C'était net et au premier tour. Claude-André Fardel a été élu jeudi soir à Bex nouveau président du Parti radical vaudois. Portant jeunes ses 54 ans, l'ancien syndic de Novalles, un village du Nord vaudois dans lequel il exploite son domaine agricole, a été désigné par 166 voix contre 105 à son concurrent, René Perdrix, 60 ans, le préfet tout juste retraité du même district de Grandson.

Claude-André Fardel avait été le premier à se déclarer, l'été dernier, tout rougissant de son audace. Nombre de personnalités en vue du parti s'étaient défilées. Puis il était devenu l'outsider, après l'entrée dans la course de René Perdrix. Que pouvait faire le très discret député, pratiquement inconnu en dehors de son coin, contre le doyen des préfets, coprésident de la Constituante, habitué des missions de sauvetage – des économies Orchidées à la planification hospitalière – et vivante incarnation du radicalisme d'Etat?

Contre Fardel s'était formé un front suscité par deux inquiétudes différentes.
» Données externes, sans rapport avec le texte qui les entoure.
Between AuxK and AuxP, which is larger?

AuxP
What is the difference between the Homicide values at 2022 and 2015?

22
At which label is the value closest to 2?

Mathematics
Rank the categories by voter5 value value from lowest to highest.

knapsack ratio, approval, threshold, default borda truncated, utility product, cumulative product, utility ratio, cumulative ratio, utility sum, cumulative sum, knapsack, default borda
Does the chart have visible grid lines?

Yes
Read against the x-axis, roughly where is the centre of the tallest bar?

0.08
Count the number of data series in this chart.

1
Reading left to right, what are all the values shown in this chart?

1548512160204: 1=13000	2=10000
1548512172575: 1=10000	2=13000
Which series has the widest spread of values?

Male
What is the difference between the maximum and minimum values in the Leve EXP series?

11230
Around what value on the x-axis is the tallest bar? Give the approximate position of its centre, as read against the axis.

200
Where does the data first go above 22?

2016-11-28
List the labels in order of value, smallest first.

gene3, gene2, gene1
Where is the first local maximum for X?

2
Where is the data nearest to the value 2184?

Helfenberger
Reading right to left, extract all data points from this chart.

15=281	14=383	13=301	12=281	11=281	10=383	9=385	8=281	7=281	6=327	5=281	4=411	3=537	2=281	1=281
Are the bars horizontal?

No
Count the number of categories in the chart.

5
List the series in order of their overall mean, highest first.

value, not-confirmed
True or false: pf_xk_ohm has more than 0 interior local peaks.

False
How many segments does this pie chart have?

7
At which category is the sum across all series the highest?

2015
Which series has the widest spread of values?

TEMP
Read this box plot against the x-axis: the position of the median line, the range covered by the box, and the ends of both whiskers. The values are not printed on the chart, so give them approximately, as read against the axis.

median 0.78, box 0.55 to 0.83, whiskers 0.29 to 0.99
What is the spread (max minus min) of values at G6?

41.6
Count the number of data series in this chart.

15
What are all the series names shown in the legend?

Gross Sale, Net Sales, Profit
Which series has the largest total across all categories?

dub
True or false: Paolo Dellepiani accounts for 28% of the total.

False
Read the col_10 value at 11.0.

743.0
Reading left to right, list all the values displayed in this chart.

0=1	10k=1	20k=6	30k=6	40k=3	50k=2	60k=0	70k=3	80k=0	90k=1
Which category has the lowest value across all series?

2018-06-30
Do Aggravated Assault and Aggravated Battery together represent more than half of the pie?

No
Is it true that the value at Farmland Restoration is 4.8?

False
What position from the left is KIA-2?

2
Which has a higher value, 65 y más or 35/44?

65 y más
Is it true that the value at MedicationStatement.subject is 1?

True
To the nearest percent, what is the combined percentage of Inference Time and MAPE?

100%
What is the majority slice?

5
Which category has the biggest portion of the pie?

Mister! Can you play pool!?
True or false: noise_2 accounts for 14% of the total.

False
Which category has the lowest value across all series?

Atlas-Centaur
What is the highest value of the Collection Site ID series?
Aux doutes sur les qualités du candidat pour le rôle se joignait la crainte de le voir devenir, au-delà de convictions personnelles pas vraiment affirmées, le jouet d'une droite cherchant à stopper la collaboration entre radicaux et socialistes en plein essor au niveau du gouvernement. C'est surtout la présence d'Olivier Feller derrière le candidat qui inquiétait ceux qui soutiennent le gouvernement. Neinsager de la politique vaudoise, coauteur avec le libéral Philippe Leuba d'un recours au Tribunal fédéral contre le plan d'assainissement (en raison des hausses fiscales qu'il contient), le député Feller travaille de surcroît au Centre patronal. Celui-ci ferait-il, à travers le nouveau président, de l'entrisme au Parti radical?

La victoire de Claude-André Fardel est donc aussi celle de ceux qui le soutenaient, eux aussi marqués plutôt à droite, comme le président des communes vaudoises, Pierre Grandjean, ou la députée Isabelle Moret, qui connaît le discours de l'élu comme si elle l'avait écrit elle-même. La défaite de René Perdrix est aussi celle de personnalités importantes du parti, comme Armand Rod, le président de la Commission des finances, ou Michel Mouquin, le chef du groupe radical au Grand Conseil, qui le soutenaient. Plus indirectement, elle ne manquera pas d'être interprétée comme un signe de défiance envers les conseillers d'Etat Pascal Broulis et Jacqueline Maurer. Leur ancien collègue Charles Favre est quant à lui très satisfait de l'élection de Claude-André Fardel, un choix qui incarne à ses yeux «un espoir de redémarrage assez fort» pour le grand vieux parti.

Claude-André Fardel n'a pas l'habitude d'afficher des opinions ni d'entraîner les autres. Il est plutôt de ceux qui ne disent jamais rien mais qui n'en pensent pas moins. Dans la campagne non plus, il n'a pas dit grand-chose. Mais il a dit ce que visiblement le congrès voulait entendre: le Parti radical ne doit pas forcément se rallier derrière le gouvernement.

Lent à partir, et sans aucune fougue, trop sûr sans doute aussi de l'emporter, René Perdrix a fait une moins bonne campagne alors que, coaché par ses partisans pour ses interventions, Claude-André Fardel s'est montré très actif. L'ancien préfet de Grandson a aussi commis des fautes. Surtout en se montrant d'emblée plus gouvernemental que le gouvernement. «Il s'exprime comme un candidat au Conseil d'Etat, pas comme un candidat à la présidence d'un parti», l'a mouché Charles Favre lors d'un échange de propos aigres avec René Perdrix dans le quotidien 24 heures.

L'orientation plus droitière dont l'élection du nouveau président semble témoigner demande à être vérifiée. Une partie de la base radicale s'est cabrée en voyant que le plan d'assainissement contenait des hausses d'impôts. Mais le nouveau président lui-même a voté ces mesures. Quant au budget 2005, il ne devrait pas poser de gros problèmes au centre droit. Les premiers mots de Claude-André Fardel après son élection: «C'est la période des semis. L'hiver, il ne se passe rien, mais j'espère que les radicaux pourront en récolter les fruits.»